#### Data for the task

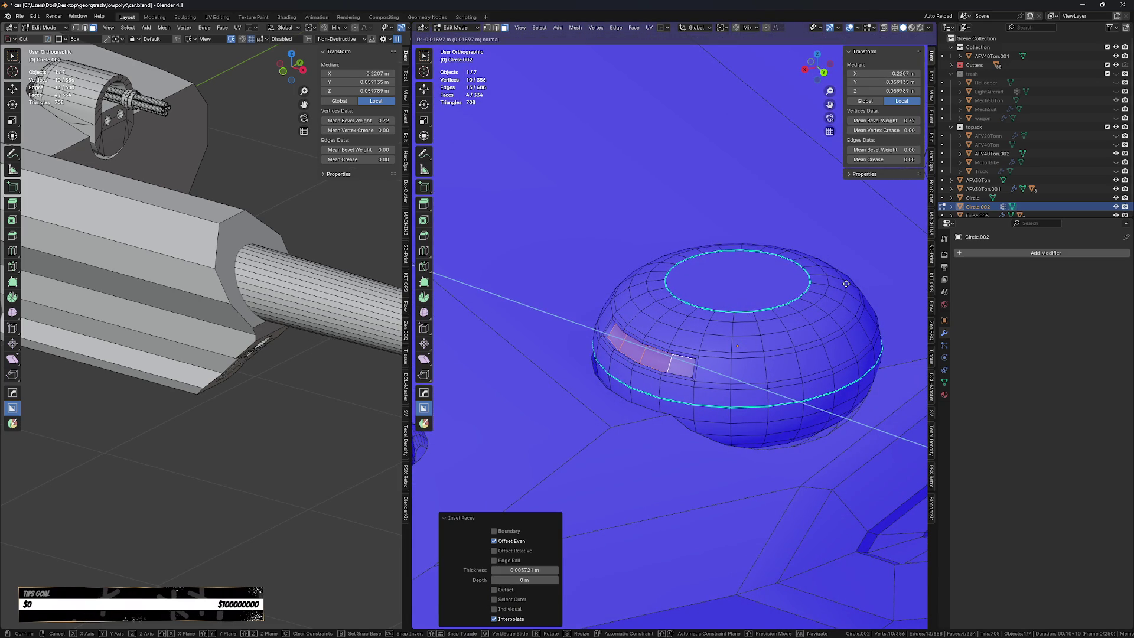
key("x")
key("x")
key("x")
key("z")
left_click(847, 293)
key("s")
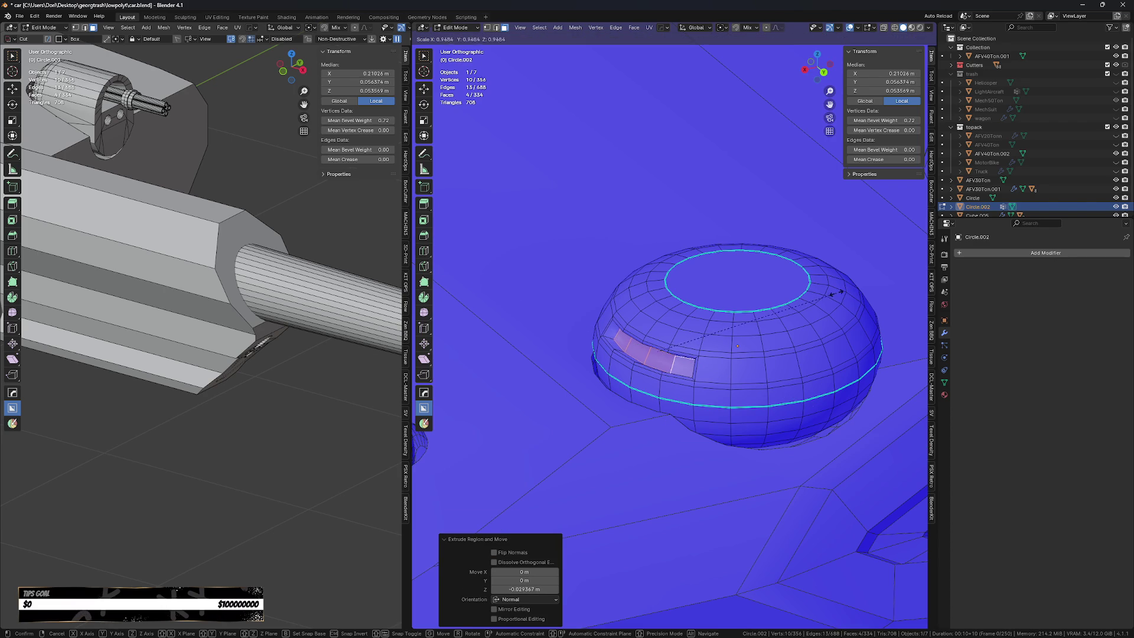
left_click(809, 296)
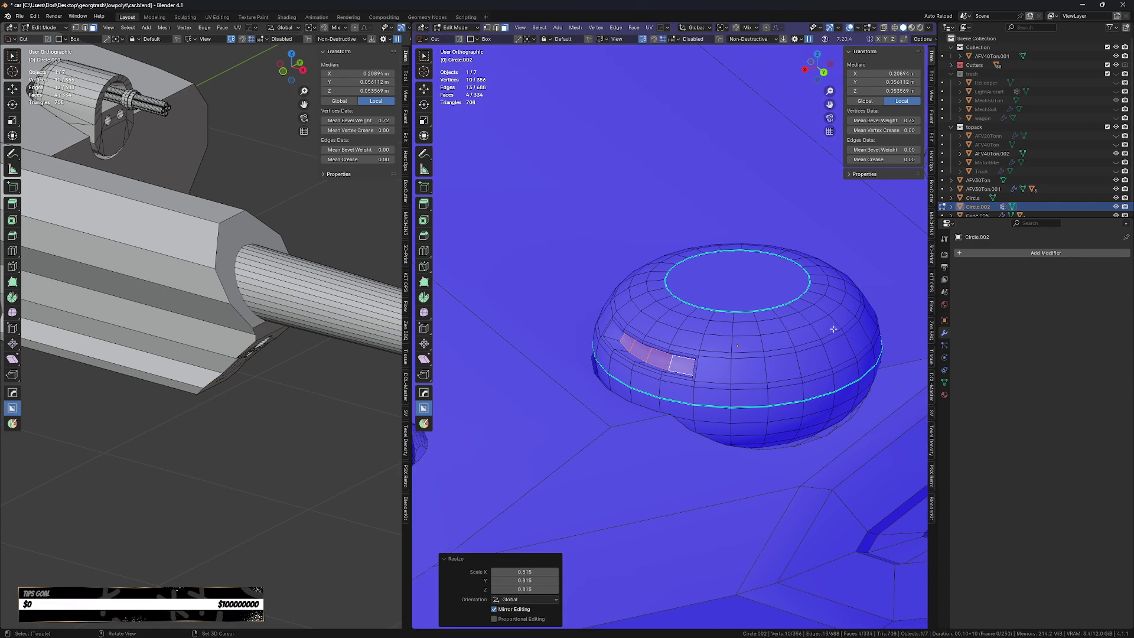
Inset and recess a second strip of side faces into the dome.
middle_click_drag(836, 327, 806, 341)
left_click(784, 399)
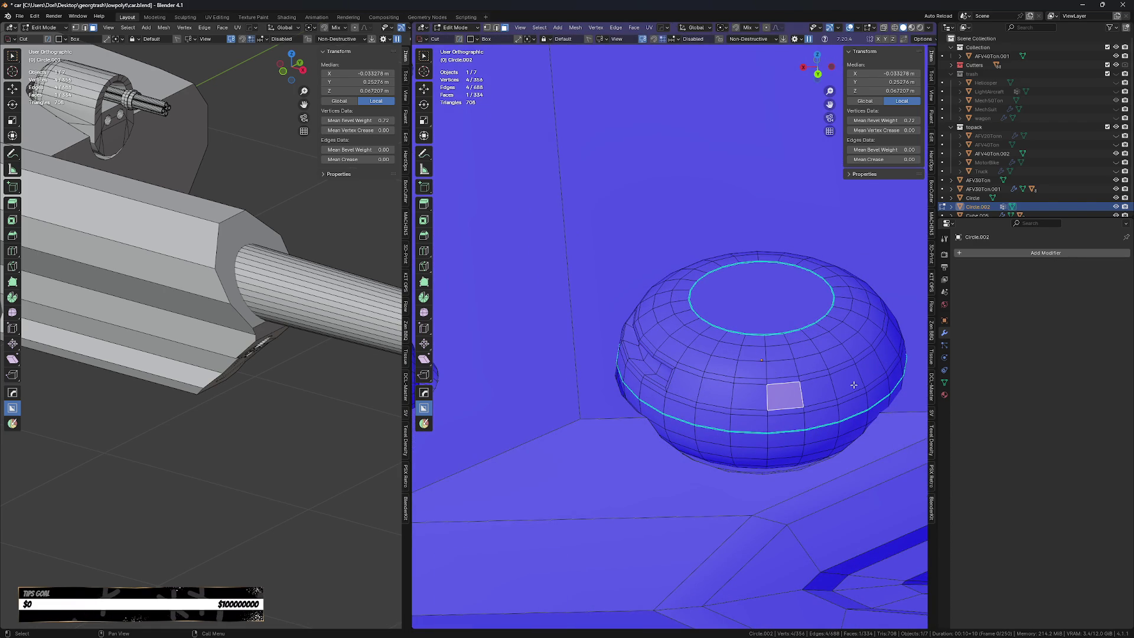
left_click(874, 364, "ctrl+shift")
middle_click_drag(889, 325, 890, 329)
key("i")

########

- Exercise goal: Your answer is an exact copy of the records above, stripped of pictures.

- Answer to the problem:
key("x")
key("x")
key("x")
key("z")
left_click(847, 293)
key("s")
left_click(809, 296)
Inset and recess a second strip of side faces into the dome.
middle_click_drag(836, 327, 806, 341)
left_click(784, 399)
left_click(874, 364, "ctrl+shift")
middle_click_drag(889, 325, 890, 329)
key("i")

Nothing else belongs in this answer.